#### Given problem A
In the passage on being invisible, what does the writer say they are the champion of?
#### Given problem B
Using the passage on being invisible, decide whether each statement agrees with it: (i) Car salesmen acknowledge a very obese person. (ii) The writer calls themselves a "fetal fattie." (iii) The writer objects to people who act as if their mission matters more than anyone else's.

***** Text extract *****

The thin line of visible and invisible

When you're super duper morbidly obese, you get used to being invisible.  The rare times you decide to throw yourself to the mercy of the public, you accept as fact that people like furniture store sales people, fellow shoppers in a grocery store, cashiers and even the usually predatory car salesmen will not acknowledge you.  You will literally have someone cut you off with their cart to the point that you are astonished that they didn't physically run over your foot and I'm not a "fetal fattie", I will go off on a beeotch, yo...or at least let them know I know what they did with an "are you effing serious!?" turn to the Mr and say loudly "did you see that rude ass!?"  There is nothing more irritating to me that people who are blatantly rude to others in thinking their mission is any more important than yours or someone else and I am the champion of the underdog so I just say something.  Oddly, no one outside of a car has said something back.  They seriously are in their own world and you are just not important to them especially if you're fat.

***** Given records *****

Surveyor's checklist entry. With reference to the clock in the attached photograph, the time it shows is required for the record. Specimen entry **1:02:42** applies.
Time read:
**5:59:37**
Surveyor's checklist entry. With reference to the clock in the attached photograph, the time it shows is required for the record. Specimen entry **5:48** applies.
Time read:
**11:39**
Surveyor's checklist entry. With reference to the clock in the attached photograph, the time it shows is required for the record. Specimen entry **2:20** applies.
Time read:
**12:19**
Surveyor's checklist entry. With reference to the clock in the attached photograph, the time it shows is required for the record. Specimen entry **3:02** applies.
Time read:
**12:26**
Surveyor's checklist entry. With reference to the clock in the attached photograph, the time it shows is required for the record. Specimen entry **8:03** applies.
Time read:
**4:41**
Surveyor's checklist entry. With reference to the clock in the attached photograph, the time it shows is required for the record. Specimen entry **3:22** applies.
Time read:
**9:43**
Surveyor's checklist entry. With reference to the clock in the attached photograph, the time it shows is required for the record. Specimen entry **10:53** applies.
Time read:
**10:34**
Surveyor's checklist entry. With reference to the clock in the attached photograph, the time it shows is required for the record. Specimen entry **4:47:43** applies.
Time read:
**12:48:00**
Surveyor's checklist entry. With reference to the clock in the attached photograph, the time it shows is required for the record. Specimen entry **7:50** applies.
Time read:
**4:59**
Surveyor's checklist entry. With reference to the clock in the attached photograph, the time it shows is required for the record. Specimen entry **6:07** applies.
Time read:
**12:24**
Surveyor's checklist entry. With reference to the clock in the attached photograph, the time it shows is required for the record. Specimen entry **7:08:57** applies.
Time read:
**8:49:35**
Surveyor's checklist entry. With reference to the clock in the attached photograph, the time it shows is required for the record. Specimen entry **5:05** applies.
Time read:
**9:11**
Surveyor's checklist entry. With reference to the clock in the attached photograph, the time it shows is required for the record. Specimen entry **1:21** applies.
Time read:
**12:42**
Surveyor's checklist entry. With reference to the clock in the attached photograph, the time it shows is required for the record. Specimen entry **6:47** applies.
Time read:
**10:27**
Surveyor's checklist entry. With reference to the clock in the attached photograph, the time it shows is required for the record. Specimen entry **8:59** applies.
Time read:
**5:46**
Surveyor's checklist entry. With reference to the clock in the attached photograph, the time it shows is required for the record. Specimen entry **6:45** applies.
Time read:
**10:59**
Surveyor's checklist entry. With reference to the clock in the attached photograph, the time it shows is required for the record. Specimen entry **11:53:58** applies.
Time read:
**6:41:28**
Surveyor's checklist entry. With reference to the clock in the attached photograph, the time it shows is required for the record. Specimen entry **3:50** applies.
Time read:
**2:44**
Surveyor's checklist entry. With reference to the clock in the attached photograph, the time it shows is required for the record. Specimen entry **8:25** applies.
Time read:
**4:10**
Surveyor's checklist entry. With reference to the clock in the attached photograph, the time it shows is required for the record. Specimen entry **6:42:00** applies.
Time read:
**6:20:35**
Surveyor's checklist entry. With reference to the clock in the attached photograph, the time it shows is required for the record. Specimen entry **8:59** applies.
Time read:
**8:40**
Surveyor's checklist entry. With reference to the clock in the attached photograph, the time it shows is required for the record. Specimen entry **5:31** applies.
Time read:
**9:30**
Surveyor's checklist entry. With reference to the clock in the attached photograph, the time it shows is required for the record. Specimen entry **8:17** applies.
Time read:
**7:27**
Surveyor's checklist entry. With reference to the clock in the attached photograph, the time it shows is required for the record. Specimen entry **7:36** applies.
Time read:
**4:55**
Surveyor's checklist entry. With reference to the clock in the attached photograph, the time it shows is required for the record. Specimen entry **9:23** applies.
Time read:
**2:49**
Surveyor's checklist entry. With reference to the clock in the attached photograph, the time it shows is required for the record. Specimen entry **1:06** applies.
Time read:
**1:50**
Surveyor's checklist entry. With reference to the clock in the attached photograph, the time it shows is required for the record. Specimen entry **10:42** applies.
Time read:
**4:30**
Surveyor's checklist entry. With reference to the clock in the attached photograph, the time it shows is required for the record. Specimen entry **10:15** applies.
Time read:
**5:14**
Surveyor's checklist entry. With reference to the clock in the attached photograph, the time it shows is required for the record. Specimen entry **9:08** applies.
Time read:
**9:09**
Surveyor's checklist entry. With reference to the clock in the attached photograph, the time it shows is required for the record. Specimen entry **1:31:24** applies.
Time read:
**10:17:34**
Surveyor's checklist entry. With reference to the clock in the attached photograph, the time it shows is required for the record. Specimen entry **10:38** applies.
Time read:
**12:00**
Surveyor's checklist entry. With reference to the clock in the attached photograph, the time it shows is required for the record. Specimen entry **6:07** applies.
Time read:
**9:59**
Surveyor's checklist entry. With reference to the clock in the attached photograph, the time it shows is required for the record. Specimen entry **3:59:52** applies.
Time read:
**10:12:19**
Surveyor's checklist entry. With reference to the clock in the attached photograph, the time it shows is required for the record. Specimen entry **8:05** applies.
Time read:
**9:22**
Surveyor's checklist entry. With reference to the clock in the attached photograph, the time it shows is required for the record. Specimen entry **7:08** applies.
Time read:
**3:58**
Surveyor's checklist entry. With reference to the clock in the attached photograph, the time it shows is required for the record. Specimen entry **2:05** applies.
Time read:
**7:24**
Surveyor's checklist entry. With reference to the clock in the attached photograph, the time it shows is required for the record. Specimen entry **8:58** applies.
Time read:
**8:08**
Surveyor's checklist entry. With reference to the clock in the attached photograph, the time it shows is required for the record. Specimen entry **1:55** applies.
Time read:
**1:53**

*****

#### Task output A
The underdog.

#### Task output B
(i) No: "even the usually predatory car salesmen will not acknowledge you."
(ii) No: "I'm not a "fetal fattie""
(iii) Yes: "There is nothing more irritating to me that people who are blatantly rude to others in thinking their mission is any more important than yours or someone else"